Manifestações tomam capitais contra projetos de anistia e blindagem parlamentar
Brasil vê atos em todas as capitais contra propostas que favorecem parlamentares e anistiam golpistas

Luciano Meira
Multidões ocuparam neste domingo (21) as ruas das 27 capitais brasileiras e dezenas de cidades em protestos contra o avanço de projetos considerados blindagem para parlamentares e a anistia de envolvidos nos atos golpistas de 8 de janeiro de 2023. Os manifestantes exigiram responsabilidade e cobraram compromisso do Congresso Nacional com a democracia.
Os atos foram organizados por movimentos sociais, sindicatos, partidos políticos e receberam o apoio de diversos artistas brasileiros. Em São Paulo, mais de 42 mil pessoas ocuparam a Avenida Paulista, enquanto milhares foram às ruas em cidades como Rio de Janeiro, Belo Horizonte, Salvador, Recife, Brasília e Manaus. As manifestações transcorreram de forma pacífica.
Líderes de partidos de esquerda, como PT, PSOL, PCdoB e PSB, compareceram às manifestações, lado a lado com representantes da sociedade civil. Shows de músicos como Caetano Veloso, Gilberto Gil, Djavan e Chico Buarque puxaram ainda mais a atenção para os protestos, mostrando a amplitude do descontentamento.
O que é a PEC da Blindagem?
Chamada oficialmente de Proposta de Emenda à Constituição (PEC) 3/2021, a chamada “PEC da Blindagem” e popularmente batizada de “PEC da Bandidagem” já foi aprovada pela Câmara dos Deputados e seguirá agora para votação no Senado. O texto prevê que qualquer abertura de ação penal contra deputados e senadores dependa de autorização prévia e em votação secreta pelas casas legislativas. Outro ponto polêmico é o fortalecimento do foro privilegiado, inclusive para presidentes de partidos, dificultando investigações e ações penais contra congressistas.
Especialistas e entidades de combate à corrupção alertam que a medida pode representar um retrocesso nos mecanismos de responsabilização por crimes como desvio de emendas parlamentares, facilitando práticas ilícitas e minando a transparência.
A mobilização também centrou suas críticas no avanço do Projeto de Lei 2162/2023, que tramita em regime de urgência, com apoio de parte expressiva da bancada bolsonarista. O texto propõe perdão legal a envolvidos nos protestos antidemocráticos que culminaram na invasão e depredação dos prédios dos Três Poderes em Brasília, após a eleição de 2022. A urgência aprovada faz com que o projeto possa ser votado diretamente no plenário da Câmara a qualquer momento, sem passar por comissões.
Aliados do ex-presidente Jair Bolsonaro pretendem incluir o próprio na anistia, mesmo após sua condenação pelo Supremo Tribunal Federal a mais de 27 anos de prisão.
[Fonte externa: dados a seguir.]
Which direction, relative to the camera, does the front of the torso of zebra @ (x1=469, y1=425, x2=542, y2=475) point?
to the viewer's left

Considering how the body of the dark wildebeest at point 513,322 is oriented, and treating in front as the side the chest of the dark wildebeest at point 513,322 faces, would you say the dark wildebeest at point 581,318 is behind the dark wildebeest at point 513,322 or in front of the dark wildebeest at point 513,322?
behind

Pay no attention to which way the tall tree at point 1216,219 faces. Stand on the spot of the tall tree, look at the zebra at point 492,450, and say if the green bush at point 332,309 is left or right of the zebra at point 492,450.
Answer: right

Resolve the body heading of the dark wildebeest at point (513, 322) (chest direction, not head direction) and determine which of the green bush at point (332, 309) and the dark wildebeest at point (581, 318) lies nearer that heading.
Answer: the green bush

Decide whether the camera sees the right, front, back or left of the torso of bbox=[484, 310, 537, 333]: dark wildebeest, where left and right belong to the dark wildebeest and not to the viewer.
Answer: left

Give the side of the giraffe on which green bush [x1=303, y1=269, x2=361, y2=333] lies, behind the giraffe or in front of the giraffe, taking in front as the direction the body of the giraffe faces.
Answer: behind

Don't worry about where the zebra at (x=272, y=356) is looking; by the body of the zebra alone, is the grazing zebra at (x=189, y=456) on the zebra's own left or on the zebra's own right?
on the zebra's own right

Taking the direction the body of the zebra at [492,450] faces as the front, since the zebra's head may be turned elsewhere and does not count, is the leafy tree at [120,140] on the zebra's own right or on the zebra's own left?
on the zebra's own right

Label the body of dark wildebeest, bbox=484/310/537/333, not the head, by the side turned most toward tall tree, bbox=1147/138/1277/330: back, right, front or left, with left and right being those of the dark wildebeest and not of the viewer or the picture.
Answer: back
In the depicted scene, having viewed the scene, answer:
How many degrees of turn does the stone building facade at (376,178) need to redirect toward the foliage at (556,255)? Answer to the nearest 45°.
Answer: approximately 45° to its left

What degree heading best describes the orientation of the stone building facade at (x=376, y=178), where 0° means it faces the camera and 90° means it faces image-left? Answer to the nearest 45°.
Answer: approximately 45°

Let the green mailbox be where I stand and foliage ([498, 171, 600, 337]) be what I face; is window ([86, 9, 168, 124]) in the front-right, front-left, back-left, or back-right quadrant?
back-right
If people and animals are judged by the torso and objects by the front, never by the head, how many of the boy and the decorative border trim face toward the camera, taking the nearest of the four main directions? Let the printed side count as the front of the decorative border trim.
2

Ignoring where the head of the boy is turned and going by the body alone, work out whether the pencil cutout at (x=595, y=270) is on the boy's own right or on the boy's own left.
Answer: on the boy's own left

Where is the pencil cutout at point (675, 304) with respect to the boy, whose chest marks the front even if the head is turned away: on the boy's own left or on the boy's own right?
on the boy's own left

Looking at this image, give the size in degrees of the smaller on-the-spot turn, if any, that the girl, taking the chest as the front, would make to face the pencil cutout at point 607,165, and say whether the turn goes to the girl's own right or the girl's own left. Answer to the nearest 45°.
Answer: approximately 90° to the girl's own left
Setores contrários à medida enxergam o projeto como uma tentativa de apagar crimes contra a democracia brasileira, minando princípios básicos de responsabilização e justiça.
Os protestos do dia 21 de setembro refletem uma crescente insatisfação popular diante do que muitos consideram movimentos do Congresso para proteger seus próprios membros de investigações criminais e garantir a impunidade para crimes graves contra o Estado Democrático de Direito. Cartazes com frases como “sem anistia” e “o Brasil é nosso” sintetizaram o espírito dos atos.
No recente roteiro tragicômico das manifestações brasileiras, setembro conseguiu superar até os roteiristas mais ousados do cinema nacional. No dia 7, bolsonaristas, no auge do fervor da defesa dos golpistas, decidiram que o melhor símbolo para o Dia da Independência do Brasil seria uma gigantesca bandeira dos Estados Unidos—afinal, quem nunca confundiu Brasília com Washington, não é mesmo? Já ontem, em um twist digno de novela das nove, os manifestantes contrários à anistia e à blindagem estenderam bandeiras do Brasil e bradaram pela soberania nacional, deixando claro de que lado cada grupo está.
Analistas avaliam que essa mobilização nacional pode pressionar o Senado e influenciar os rumos dos projetos em debate. Enquanto setores do Congresso falam em “pacificação nacional”, participantes das manifestações destacam que não há democracia sem responsabilização e transparência.